2. Choice RT: there are several stimuli/signals, and each one requires a different response.  A traffic light is a good example.  Each color signal requires a different and timely response to avoid an accident, although one could debate what response is to be made to a yellow light.
3. Discrimination RT: there are several stimuli/signals, but the person is only going to respond to one specific signal.  A quarterback calling out the snap count is a good example of this; he is going through several different signals, but the offensive players are only responding to one specific signal and should ignore the rest.

The start of a track race involves simple RT, because the only signal the runners are paying attention to and responding to is the starting gun.  The faster the runners can respond to this signal and begin to move, the greater the chance they have of winning the race.  Reaction time can be broken down into two components, pre-motor time and motor time.
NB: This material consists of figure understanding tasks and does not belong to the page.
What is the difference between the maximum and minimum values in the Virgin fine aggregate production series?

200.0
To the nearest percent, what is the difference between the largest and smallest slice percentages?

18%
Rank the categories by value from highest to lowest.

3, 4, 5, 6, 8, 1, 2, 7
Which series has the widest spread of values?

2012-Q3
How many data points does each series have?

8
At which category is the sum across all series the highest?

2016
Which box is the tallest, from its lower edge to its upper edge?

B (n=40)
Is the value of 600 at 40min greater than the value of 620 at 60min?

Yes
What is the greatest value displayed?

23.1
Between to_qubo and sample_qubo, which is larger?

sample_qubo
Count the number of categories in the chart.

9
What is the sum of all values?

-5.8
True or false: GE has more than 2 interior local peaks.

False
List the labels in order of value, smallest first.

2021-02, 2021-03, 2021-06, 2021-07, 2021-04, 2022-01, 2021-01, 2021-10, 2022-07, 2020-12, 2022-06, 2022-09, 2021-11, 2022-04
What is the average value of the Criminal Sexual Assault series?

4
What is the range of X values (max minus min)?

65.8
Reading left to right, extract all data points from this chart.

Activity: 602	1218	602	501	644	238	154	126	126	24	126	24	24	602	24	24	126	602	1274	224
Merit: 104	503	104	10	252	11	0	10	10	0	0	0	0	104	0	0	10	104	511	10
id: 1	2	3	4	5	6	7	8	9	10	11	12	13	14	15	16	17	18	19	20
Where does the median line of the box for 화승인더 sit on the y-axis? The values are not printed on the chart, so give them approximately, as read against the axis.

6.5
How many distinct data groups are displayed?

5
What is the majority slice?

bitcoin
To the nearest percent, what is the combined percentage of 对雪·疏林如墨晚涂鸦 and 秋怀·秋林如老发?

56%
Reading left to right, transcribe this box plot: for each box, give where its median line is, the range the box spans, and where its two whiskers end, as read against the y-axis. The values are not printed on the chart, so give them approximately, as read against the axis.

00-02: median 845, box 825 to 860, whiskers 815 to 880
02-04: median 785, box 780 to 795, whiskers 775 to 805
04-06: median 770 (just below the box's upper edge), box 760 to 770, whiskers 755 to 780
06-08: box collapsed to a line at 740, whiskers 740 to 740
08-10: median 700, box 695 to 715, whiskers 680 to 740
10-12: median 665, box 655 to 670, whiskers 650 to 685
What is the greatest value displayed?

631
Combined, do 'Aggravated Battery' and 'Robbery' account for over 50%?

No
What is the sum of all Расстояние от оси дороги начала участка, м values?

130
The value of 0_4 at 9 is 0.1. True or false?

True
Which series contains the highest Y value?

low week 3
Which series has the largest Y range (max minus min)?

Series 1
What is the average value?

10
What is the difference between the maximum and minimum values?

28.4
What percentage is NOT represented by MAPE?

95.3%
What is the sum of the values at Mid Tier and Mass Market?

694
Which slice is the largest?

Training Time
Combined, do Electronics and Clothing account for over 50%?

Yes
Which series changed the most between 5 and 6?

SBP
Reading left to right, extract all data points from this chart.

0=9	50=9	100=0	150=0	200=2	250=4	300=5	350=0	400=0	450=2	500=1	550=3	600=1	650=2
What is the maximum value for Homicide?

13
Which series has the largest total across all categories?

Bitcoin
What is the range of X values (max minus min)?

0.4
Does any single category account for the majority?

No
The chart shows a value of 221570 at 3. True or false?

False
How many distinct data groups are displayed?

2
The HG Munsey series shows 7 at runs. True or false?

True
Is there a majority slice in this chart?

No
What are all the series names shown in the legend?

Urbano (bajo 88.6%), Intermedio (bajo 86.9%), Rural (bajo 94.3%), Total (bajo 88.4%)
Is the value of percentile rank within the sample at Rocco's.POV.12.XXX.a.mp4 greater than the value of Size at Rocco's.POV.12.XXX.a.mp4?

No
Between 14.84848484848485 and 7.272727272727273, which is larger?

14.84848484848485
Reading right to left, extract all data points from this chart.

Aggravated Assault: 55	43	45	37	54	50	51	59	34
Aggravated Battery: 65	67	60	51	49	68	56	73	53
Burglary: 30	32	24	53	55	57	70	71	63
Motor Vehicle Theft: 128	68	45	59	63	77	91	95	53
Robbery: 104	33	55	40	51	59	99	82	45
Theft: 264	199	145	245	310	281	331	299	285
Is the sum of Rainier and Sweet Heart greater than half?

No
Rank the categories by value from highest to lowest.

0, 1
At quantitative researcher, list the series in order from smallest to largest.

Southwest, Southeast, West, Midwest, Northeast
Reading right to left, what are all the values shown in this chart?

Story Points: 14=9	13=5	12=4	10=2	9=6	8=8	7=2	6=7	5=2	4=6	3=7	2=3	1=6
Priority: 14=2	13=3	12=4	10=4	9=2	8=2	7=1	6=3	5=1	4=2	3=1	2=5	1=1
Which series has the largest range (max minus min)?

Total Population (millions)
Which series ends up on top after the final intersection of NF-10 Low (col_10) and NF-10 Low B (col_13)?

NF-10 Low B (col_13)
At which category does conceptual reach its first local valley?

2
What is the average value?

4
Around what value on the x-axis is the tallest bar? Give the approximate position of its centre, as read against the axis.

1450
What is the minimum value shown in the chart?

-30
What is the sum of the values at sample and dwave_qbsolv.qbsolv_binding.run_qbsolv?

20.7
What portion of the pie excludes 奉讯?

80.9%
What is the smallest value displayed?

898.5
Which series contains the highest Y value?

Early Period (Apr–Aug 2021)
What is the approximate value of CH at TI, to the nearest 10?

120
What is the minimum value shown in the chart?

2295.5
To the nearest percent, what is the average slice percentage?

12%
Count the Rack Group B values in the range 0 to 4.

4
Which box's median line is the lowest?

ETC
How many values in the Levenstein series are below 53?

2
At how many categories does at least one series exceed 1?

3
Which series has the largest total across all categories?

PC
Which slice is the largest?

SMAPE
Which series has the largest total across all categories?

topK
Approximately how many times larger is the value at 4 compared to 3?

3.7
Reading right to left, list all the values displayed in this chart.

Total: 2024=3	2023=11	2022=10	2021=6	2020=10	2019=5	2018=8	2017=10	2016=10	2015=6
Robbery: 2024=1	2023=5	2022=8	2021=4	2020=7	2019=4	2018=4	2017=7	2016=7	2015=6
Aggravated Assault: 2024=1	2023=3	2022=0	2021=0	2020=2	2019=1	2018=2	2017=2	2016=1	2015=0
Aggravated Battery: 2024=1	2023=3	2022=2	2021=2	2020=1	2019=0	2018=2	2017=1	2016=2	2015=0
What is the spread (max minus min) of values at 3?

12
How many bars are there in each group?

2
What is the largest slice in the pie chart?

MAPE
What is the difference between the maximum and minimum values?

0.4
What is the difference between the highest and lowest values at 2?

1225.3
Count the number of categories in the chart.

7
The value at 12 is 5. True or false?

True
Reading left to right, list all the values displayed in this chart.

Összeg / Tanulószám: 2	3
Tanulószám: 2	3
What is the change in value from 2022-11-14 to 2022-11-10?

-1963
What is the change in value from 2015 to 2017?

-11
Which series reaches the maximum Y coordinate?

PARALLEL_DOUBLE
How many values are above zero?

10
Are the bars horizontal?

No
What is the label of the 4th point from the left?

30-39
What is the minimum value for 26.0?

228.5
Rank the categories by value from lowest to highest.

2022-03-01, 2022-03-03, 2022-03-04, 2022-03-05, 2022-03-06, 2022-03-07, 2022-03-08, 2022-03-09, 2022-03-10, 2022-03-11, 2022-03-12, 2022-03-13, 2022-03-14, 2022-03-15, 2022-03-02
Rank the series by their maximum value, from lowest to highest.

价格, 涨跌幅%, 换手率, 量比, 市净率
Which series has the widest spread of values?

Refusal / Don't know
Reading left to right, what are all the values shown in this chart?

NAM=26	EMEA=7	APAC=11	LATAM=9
1. Pre-motor time is the amount of time from the onset of the stimulus (the sound of the gun) until electrical activity is detected in the muscle groups used to perform the movement.  This time can be measured using electromyography (EMG), which typically involves placing electrodes over the muscle in order to record the electrical signal associated with the muscle contraction.  What happens during this pre-motor time?  Well, the auditory signal has to be detected by the sensory receptors in the ear, this signal has to travel to the brain for processing, and the brain has to send signals down to the appropriate muscle groups.
2. Motor time is the amount of time from the onset of electrical activity in the muscle until the first movement is detected.  It takes time to develop tension in the muscle and transmit this tension from the muscle to the tendon to the bone for movement to occur.  This time is also known as the electromechanical delay of the muscle.

The take away message is that it takes time for the body to prepare and initiate a response, even to simple signals.  As movement complexity and the number of signals and possible responses increase, reaction time also increases. In all sports, a shorter (faster) reaction time typically leads to a greater chance of success. 

For the elite level sprinters in the Olympics, this entire process takes between 100-200 milliseconds (a millisecond is a thousandth of a second).  This does not seem like a large amount of time, but in a short sprint of 100 or 200 meters (or even 400 and 800 meters), a few milliseconds can make a large difference.  I am not an expert in track, but I know these sprinters spend a lot of practice time working on their starts.